I’m Roasting at the Office. What Can I Do?

I’m Roasting at the Office. What Can I Do?

I’m Roasting at the Office. What Can I Do?

Another reader asks if life will become “chill” after they graduate.


Dear Liza,

We’ve been hearing a lot about excessive air-conditioning, but what about excessive heating? My office is in a large building in the middle of New York City, and since the heat has been turned on, temperatures in our unit have routinely exceeded 78 degrees Fahrenheit. My colleagues and I have trouble focusing when it’s stuffy, muggy, and hot at work, but those in management don’t seem to care; they just tell us to dress in layers. To make matters worse, they have locked the thermostat so we can’t turn on the air or fans, and they reprimand us for opening windows.

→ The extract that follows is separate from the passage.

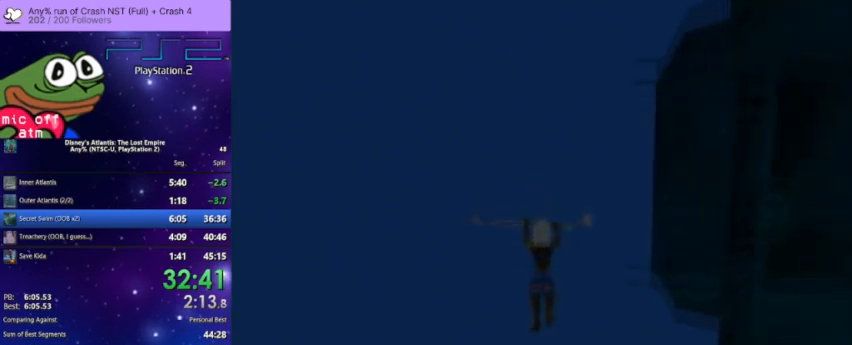
{"buttons": [], "left_stick": "up", "right_stick": "center", "button_events": [[67, "CROSS", "down"], [333, "CROSS", "up"]]}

Do we have any legal or other recourse? How can we reason with not just our bosses but also the people who run the building?

—Roasting in Midtown

Dear Roasting,

This is untenable! While the Occupational Safety and Health Administration doesn’t regulate workplace temperatures, it does recommend that they fall within the range of 68 to 76 degrees, so as subjective as these matters can be, your office’s are clearly too high. If you have a union, please file a grievance. If you’re not represented by a union but some of your coworkers are, ask them to do this. Otherwise, since it sounds as if your colleagues agree with you, visit with your bosses as a group, in person—as many of you as possible—and demand that they address the problem with the building management. You have no leverage with the building management, but your bosses do; they’re the tenants. Present your bosses with some data that might interest them: The heat in your office could be affecting productivity. Office workers perform best at around 71.6°F, and productivity suffers at temperatures much higher or lower, according to a study by researchers at the Helsinki University of Technology and the University of California, Berkeley. And if you’re all pretty irreplaceable and secure in your positions (I realize this is unlikely), you might consider threatening to work from home until the issue is resolved. While the law may technically protect such an action, it is unlikely to come to your rescue, so you’d need to be sure that all your coworkers agreed before taking such a step.

Dear Liza,
Sometimes I feel this sense of despair when I think about how tired and overworked I’m getting. I’m only an undergrad, but sometimes I look at all the things I have to do, and I just think to myself, “This is what the rest of your life will be.” Will there ever be a time when I can just chill?
—Ready to Kick Back

Dear Ready,

Isn’t it terrible that with such a world of leisure to be enjoyed—sex to be had, literature to read, fascinating people to hang out with, good music to listen to—every life stage under capitalism exacts so much work from us? That’s part of what makes it a bad system. Anti-work thinkers such as Wilson Sherwin, Kathi Weeks, and James Livingston argue that we should not only end the exploitation of workers by capital, as socialists have been advocating since the 19th century, but also fight for a society in which work doesn’t take up nearly as much of our time and headspace.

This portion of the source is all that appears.